The finding that P. jirovecii DNA load was significantly higher in the clinical PCP group than in the other groups shows that real-time PCR can be helpful in discriminating active PCP from colonization. Our data confirm previous findings of a lower fungal burden in colonized patients than in PCP patients [5817181920]. In this context, DNA copy number or Ct values have been suggested as cut-off values of fungal burden for differentiating PCP from colonization [4691721]. However, we did not report cut-off values as the number of patients with clinical PCP was low, and the DNA load distribution of the two assays ranged widely. Our study population comprised non-HIV immunocompromised patients, which could explain the low discrimination level between PCP and other groups compared with studies in HIV-positive patients [4621].
BAL fluid samples provide a good yield for the detection of fungal DNA and are the standard for PCP diagnosis, as P. jirovecii resides mainly in the alveolar space [1]. A gradient of fungal burden is expected between the highest load in BAL fluid samples and the lowest load in upper respiratory tract (URT) samples [3]. Indeed, a few studies have observed higher fungal detection rates in BAL fluids than in URT samples [222324]. However, information regarding the yield obtained from different LRT sample types is limited, particularly in non-HIV immunocompromised patients [2526]. Alanio et al. [26] reported that fungal burdens did not significantly differ between BAL fluids and induced sputum; however, we demonstrated low detection rates from sputum/ETA samples compared with BAL samples.
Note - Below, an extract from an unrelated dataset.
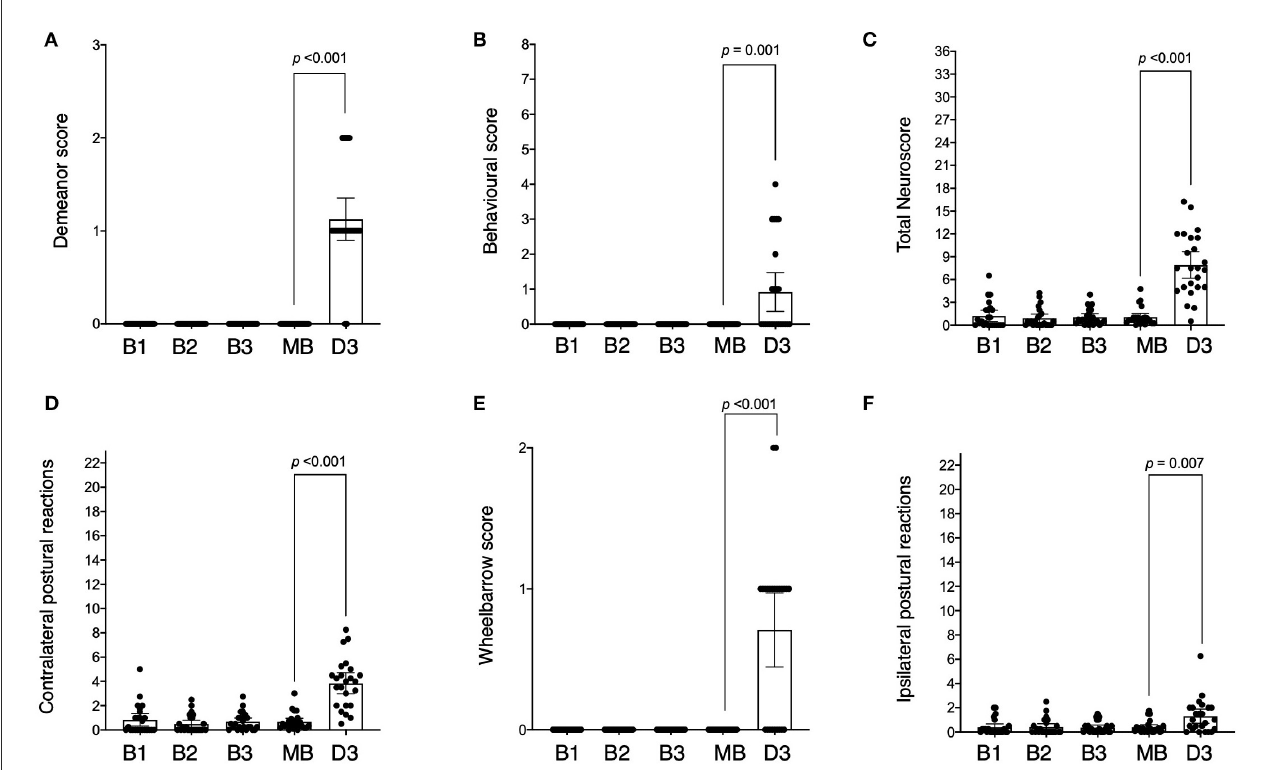
FIGURE3 Neurological scores across baseline and post-stroke testing sessions. Sessions are indicated as baseline 1 (B1), baseline 2 (B2), baseline 3 (B3), mean of all the baselines (MB), and day 3 post-stroke (D3). Scores across testing sessions are shown for demeanour [ (A) score range 0–3], behaviour [ (B) score range 0–8], ipsilateral postural reactions [ (C) score range 0–23], contralateral postural reactions [ (D) score range 0–23], wheelbarrowing [ (E) score range 0–2] and total neuroscore [ (F) score range 0–36]. The difference ( p -value) between mean baseline and day 3 post-stroke is indicated as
As we used expectorated sputa from non-HIV patients, this difference may be explained by a low DNA burden in sputum/ETA samples. A false-negative result in a sputum/ETA sample can cause PCP diagnosis to be missed, especially in non-HIV immunocompromised patients.
Unlike the RealStar assay, in which no invalid results were observed, the AmpliSens assay gave 14 invalid results. This may be due to differences in the internal controls used in each assay. The RealStar assay uses an artificial heterologous extrinsic control, whereas the AmpliSens assay uses the human β-globin gene as a heterologous intrinsic control to monitor PCR inhibition. As heterologous intrinsic controls monitor the presence of cells and human DNA in a sample, it is possible to assess sample quality as well as nucleic acid extraction and the amplification process [27]. Therefore, these invalid results suggest that the respiratory samples were of inadequate quality.
The present study had some limitations. First, as the samples were obtained from consecutive patients, the number of clinical PCP patients included was low. Second, we could not compare the performance of the two assays with IF or β-D-glucan assays.
In conclusion, the RealStar and AmpliSens assays showed equivalent diagnostic performance. They had high agreement with each other and enabled detection of a low P. jirovecii burden in BAL fluid samples. Thus, both assays may be useful as routine methods for detecting P. jirovecii DNA in a clinical laboratory setting. Nevertheless, low-level PCR positive results should be interpreted while considering clinical context and type or quality of the sample.